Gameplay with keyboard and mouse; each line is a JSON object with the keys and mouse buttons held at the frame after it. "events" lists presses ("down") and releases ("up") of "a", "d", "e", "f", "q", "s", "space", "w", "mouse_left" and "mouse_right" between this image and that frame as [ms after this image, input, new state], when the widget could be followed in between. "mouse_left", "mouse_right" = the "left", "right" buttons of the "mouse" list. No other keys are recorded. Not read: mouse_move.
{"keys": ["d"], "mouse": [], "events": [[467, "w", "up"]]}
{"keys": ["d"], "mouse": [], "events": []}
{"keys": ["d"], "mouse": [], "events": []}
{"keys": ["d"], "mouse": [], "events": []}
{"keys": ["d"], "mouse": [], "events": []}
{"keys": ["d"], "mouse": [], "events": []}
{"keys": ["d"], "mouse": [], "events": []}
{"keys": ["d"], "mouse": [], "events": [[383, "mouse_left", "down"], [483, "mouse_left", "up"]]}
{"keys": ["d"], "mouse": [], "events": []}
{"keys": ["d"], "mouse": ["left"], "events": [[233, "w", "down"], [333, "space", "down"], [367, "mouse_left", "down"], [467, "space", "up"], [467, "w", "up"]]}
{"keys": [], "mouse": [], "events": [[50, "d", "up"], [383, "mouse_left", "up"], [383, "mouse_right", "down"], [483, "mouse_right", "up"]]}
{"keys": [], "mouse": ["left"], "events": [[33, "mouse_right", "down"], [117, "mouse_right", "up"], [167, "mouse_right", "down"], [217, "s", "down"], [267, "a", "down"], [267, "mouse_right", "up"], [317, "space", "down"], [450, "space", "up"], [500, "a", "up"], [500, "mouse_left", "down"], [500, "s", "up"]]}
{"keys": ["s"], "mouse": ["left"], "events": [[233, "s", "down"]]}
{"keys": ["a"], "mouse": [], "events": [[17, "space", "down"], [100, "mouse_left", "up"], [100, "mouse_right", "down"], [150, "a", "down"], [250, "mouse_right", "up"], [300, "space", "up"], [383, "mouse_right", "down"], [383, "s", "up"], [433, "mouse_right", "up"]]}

# # #

> _WHAT TO WORK ON_: Write out the entries verbatim, all of them.

> _REPLY TO THE TASK_:
Gameplay with keyboard and mouse; each line is a JSON object with the keys and mouse buttons held at the frame after it. "events" lists presses ("down") and releases ("up") of "a", "d", "e", "f", "q", "s", "space", "w", "mouse_left" and "mouse_right" between this image and that frame as [ms after this image, input, new state], when the widget could be followed in between. "mouse_left", "mouse_right" = the "left", "right" buttons of the "mouse" list. No other keys are recorded. Not read: mouse_move.
{"keys": ["d"], "mouse": [], "events": [[467, "w", "up"]]}
{"keys": ["d"], "mouse": [], "events": []}
{"keys": ["d"], "mouse": [], "events": []}
{"keys": ["d"], "mouse": [], "events": []}
{"keys": ["d"], "mouse": [], "events": []}
{"keys": ["d"], "mouse": [], "events": []}
{"keys": ["d"], "mouse": [], "events": []}
{"keys": ["d"], "mouse": [], "events": [[383, "mouse_left", "down"], [483, "mouse_left", "up"]]}
{"keys": ["d"], "mouse": [], "events": []}
{"keys": ["d"], "mouse": ["left"], "events": [[233, "w", "down"], [333, "space", "down"], [367, "mouse_left", "down"], [467, "space", "up"], [467, "w", "up"]]}
{"keys": [], "mouse": [], "events": [[50, "d", "up"], [383, "mouse_left", "up"], [383, "mouse_right", "down"], [483, "mouse_right", "up"]]}
{"keys": [], "mouse": ["left"], "events": [[33, "mouse_right", "down"], [117, "mouse_right", "up"], [167, "mouse_right", "down"], [217, "s", "down"], [267, "a", "down"], [267, "mouse_right", "up"], [317, "space", "down"], [450, "space", "up"], [500, "a", "up"], [500, "mouse_left", "down"], [500, "s", "up"]]}
{"keys": ["s"], "mouse": ["left"], "events": [[233, "s", "down"]]}
{"keys": ["a"], "mouse": [], "events": [[17, "space", "down"], [100, "mouse_left", "up"], [100, "mouse_right", "down"], [150, "a", "down"], [250, "mouse_right", "up"], [300, "space", "up"], [383, "mouse_right", "down"], [383, "s", "up"], [433, "mouse_right", "up"]]}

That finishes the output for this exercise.